#WritersLife. Let's talk writing in real life.
I recently made some changes and moved 600 miles from my alma mater back to my hometown. It was bittersweet, but very much necessary. Within two days of being back, I had an interview and a job offer. Look at me, being all productive! Seriously though, I'm going to talk about paid internships (which this job is) and give a few reasons why more student writers need to look into them.
Stuff Costs Money
I'm going to start with the obvious. My dream is to be a published novelist. If I quit my internships and focus 100% on that, could I accomplish my dream in a year? Possibly. It might also take me four years to find an agent. What am I going to do in those four years without a job? I will be a homeless person, which wouldn't be terrible if I lived next to a restaurant's dumpster. A good one, like Taco Bueno.

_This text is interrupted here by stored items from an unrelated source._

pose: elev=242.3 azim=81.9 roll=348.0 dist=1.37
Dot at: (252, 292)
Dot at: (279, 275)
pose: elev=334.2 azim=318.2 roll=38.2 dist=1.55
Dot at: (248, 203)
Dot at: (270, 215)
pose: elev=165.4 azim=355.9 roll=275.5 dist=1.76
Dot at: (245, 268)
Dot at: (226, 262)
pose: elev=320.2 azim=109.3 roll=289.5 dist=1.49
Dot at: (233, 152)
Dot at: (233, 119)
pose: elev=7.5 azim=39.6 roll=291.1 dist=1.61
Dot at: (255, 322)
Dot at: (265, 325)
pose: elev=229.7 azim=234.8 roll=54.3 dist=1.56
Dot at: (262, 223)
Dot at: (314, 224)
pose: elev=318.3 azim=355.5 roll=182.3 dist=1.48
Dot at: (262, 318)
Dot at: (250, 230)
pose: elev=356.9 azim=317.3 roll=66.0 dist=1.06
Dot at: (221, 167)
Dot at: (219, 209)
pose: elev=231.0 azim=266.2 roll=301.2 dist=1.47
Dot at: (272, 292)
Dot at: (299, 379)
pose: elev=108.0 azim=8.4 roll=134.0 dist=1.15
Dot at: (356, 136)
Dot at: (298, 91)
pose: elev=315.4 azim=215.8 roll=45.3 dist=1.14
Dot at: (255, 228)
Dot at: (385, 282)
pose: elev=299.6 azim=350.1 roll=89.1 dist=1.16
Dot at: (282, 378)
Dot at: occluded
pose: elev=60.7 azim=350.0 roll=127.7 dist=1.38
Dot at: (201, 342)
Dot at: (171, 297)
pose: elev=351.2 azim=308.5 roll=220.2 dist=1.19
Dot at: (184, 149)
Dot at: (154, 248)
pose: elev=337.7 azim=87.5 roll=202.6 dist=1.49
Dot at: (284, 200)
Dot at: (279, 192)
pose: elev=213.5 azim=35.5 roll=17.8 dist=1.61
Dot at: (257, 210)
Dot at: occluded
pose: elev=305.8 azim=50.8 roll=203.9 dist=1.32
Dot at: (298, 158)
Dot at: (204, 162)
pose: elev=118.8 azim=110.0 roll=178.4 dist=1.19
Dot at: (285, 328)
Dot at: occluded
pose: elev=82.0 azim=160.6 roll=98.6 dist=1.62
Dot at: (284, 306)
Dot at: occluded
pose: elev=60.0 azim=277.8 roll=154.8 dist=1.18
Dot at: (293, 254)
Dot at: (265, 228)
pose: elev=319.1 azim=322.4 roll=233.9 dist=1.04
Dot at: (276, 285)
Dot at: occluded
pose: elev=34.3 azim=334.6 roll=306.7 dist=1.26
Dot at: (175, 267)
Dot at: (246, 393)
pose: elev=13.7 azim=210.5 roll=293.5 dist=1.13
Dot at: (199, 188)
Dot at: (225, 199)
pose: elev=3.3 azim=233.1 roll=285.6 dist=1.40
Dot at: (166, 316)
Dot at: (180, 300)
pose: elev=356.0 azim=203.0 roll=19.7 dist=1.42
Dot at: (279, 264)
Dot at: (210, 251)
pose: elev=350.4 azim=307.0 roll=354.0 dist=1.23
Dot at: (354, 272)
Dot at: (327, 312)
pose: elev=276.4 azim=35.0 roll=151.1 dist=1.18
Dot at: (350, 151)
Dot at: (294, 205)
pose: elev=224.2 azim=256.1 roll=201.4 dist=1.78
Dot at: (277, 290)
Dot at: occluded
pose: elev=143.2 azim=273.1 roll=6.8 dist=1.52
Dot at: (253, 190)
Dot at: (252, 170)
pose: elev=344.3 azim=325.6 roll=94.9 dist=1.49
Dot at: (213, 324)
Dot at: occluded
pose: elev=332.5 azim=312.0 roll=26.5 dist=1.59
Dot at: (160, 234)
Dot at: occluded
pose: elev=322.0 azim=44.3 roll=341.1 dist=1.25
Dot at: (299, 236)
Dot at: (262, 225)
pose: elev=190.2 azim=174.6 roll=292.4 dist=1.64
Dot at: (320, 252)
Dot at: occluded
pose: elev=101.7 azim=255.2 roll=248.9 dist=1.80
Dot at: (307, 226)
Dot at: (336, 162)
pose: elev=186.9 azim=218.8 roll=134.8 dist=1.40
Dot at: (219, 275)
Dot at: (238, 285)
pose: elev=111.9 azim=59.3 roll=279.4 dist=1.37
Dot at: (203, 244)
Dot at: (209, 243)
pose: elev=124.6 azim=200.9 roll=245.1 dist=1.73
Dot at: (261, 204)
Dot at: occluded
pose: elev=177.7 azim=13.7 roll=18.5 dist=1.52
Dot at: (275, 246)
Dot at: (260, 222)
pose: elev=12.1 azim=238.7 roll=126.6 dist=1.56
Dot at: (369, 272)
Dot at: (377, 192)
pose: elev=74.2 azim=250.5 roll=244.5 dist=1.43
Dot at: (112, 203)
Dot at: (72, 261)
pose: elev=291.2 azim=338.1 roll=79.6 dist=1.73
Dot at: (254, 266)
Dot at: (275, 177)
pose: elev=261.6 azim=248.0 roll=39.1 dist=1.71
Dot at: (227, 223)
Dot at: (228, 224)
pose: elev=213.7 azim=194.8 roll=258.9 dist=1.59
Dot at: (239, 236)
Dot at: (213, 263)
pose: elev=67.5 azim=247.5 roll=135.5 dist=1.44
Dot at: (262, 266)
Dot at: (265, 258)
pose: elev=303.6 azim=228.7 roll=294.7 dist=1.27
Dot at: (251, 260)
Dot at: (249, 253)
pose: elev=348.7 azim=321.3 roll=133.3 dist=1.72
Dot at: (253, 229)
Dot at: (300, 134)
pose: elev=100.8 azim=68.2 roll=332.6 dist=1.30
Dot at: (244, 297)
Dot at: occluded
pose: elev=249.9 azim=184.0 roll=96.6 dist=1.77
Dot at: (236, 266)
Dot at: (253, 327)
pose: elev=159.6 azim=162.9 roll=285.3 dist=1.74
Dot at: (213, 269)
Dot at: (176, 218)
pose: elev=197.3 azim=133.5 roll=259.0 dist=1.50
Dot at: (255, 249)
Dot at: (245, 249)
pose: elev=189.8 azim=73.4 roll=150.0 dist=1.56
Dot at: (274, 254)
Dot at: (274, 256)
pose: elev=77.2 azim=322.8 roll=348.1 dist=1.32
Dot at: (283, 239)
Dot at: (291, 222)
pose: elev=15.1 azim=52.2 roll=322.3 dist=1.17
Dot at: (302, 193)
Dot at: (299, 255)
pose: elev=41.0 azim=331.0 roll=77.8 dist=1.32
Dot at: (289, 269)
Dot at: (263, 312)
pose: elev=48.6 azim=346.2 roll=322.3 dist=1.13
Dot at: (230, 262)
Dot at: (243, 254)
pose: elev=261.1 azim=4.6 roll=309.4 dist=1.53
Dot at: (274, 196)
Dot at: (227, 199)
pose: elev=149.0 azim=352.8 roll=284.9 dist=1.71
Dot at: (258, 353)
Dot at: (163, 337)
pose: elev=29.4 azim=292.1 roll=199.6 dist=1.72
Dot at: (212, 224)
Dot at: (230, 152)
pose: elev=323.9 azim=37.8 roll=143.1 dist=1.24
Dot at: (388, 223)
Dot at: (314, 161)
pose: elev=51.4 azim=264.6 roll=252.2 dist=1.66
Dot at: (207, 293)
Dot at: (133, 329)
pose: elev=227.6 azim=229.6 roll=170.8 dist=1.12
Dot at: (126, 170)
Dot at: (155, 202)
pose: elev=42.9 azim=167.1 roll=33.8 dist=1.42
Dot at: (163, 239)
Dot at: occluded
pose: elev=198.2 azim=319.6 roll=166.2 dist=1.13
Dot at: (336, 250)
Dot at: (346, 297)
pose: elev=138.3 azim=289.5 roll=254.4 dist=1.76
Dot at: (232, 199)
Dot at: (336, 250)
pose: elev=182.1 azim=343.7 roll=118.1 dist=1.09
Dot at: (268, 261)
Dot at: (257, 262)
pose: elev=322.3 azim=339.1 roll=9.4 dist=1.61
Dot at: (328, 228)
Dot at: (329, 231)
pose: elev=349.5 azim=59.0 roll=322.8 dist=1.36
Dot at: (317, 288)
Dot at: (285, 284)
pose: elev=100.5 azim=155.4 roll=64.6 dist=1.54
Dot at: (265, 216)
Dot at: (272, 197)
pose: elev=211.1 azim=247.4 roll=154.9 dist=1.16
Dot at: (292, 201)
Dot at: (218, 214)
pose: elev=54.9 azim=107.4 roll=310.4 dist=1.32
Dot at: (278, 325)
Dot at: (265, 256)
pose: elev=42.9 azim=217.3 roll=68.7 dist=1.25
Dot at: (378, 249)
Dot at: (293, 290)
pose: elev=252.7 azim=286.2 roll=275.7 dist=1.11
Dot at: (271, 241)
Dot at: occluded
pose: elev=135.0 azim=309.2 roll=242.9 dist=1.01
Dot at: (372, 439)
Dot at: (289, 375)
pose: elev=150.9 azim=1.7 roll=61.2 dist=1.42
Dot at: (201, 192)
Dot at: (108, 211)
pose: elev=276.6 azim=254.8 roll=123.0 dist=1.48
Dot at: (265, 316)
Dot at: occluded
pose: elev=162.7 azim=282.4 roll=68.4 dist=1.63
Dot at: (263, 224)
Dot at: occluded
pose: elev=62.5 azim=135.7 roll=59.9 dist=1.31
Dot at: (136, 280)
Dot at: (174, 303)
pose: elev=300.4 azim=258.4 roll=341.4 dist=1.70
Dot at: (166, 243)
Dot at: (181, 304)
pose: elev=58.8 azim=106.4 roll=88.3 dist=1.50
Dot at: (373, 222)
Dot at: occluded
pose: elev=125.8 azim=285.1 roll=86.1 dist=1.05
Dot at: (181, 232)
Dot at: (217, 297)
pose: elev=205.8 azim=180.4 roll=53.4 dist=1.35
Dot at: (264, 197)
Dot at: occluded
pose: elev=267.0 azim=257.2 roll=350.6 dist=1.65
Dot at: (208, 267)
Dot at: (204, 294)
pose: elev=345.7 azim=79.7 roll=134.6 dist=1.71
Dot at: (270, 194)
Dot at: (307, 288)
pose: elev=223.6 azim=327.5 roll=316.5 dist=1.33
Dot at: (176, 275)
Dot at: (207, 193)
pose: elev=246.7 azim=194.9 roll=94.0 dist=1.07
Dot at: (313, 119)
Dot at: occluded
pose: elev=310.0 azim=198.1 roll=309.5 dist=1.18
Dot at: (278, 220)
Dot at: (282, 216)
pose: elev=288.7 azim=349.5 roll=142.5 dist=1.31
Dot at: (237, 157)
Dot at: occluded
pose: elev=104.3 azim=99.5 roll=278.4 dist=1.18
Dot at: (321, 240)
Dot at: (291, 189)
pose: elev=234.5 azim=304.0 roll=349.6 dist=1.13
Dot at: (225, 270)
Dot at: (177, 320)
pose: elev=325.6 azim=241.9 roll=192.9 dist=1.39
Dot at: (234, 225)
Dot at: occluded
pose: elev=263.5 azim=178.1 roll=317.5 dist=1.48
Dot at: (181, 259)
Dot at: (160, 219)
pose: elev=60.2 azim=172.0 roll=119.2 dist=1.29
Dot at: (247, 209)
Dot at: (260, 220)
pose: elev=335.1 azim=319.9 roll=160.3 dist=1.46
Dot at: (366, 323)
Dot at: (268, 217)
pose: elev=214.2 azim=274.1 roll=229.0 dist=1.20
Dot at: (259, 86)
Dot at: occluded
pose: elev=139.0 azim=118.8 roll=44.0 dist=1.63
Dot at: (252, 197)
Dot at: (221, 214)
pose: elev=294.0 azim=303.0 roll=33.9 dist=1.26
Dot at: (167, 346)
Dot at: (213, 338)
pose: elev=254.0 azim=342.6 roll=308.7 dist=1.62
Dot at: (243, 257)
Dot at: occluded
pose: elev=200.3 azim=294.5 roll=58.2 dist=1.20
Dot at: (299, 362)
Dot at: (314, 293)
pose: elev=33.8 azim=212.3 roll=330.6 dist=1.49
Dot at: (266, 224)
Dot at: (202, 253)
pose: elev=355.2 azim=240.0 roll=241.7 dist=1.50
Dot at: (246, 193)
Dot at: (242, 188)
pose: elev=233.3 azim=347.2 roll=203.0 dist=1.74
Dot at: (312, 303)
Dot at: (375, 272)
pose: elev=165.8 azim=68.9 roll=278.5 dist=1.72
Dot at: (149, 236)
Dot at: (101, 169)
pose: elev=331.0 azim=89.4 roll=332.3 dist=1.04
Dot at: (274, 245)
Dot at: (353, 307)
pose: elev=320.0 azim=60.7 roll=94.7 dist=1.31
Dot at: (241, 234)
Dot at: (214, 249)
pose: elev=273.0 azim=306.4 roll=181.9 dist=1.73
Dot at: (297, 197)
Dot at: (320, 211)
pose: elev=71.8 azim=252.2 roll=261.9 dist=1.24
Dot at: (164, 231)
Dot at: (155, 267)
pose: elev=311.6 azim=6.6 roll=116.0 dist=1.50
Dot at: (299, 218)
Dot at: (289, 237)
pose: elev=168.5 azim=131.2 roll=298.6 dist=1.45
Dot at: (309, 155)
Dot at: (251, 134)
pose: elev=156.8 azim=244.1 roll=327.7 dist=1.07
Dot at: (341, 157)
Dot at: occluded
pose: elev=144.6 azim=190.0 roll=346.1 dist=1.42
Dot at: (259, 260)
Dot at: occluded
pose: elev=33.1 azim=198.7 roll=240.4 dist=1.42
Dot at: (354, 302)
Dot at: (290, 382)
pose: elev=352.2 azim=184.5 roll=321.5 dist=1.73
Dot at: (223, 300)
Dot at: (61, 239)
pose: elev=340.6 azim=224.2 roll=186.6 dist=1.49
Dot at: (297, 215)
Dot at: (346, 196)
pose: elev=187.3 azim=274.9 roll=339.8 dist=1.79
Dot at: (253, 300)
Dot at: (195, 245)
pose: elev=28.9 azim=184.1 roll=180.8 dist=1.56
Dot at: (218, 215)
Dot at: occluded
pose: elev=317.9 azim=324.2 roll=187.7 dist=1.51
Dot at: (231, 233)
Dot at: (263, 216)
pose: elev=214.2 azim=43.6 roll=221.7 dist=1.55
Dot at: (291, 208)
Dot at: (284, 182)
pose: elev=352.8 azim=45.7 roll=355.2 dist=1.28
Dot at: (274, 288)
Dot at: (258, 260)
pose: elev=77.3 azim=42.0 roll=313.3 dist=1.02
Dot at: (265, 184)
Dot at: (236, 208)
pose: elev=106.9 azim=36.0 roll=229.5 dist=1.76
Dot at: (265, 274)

You need money to live in this world unfortunately, so rather than working in retail or food with a job that does not relate to your career, degree, or both, why not look for a job doing remotely what you're skilled at? Which brings me to reason two...
Writing is Writing
I spoke about the need to work in writing in any genre and field in a previous post here. However, upon discussion with Eric, another peer, and the most amazing professor in the world, I realized that I wanted a little more out of my education. They taught us how to write and revise, but none of these instructors said anything about working.
My professor did say that copy writing and blogs are not part of Creative Writing, and she's correct because the program focused on novels and poetry. What about publishing internships? Editing companies? Teaching writing of any kind? And if not teaching these outright, how about offering resources where we could find this information so we don't mooch off our parents?
I think a lot of writing, and possibly English/Literature, majors graduate and land education jobs (nothing wrong with those, of course. I was a tutor for a year) or positions not related to their field because instructors don't teach life outside of school. I'm not saying we need a class dedicated to this, but some heads up would be great. I didn't talk to anyone until February 2014 about writing jobs that don't involve novels, and I graduated three months later.
Writing is writing folks. I would rather be writing copy, blog posts, or articles on heart health, which is what my new editorial internship with AHA consists of, than folding clothes I can't afford at a store in the mall. I'm not a high schooler. I need a big girl job, and these paid internships and advertisement jobs will pay me what a college graduate should be getting paid while still letting me put words on paper.
There are plenty of jobs out there; what you need is relevant experience. You need to write your query letter? It'll do good to say you interned/worked with an agency or publishing company to show how seriously you studied not just writing but the industry. If you have connections, you're already doing 1,000 times better than the person who hides away in their room writing and not communicating. If not experience or connections, how about finding a job you really love that involves your field? I want to be a novelist, but literary agent is the next best thing. To do that, I need experience.
I think more student writers should look into alternate paths to follow while still traveling down the author/poet road. How many ancient and modern-day authors fought tooth and nail to be where they are now? Odds are, it won't happen overnight. Be prepared, and be happy in the job you'll have until then.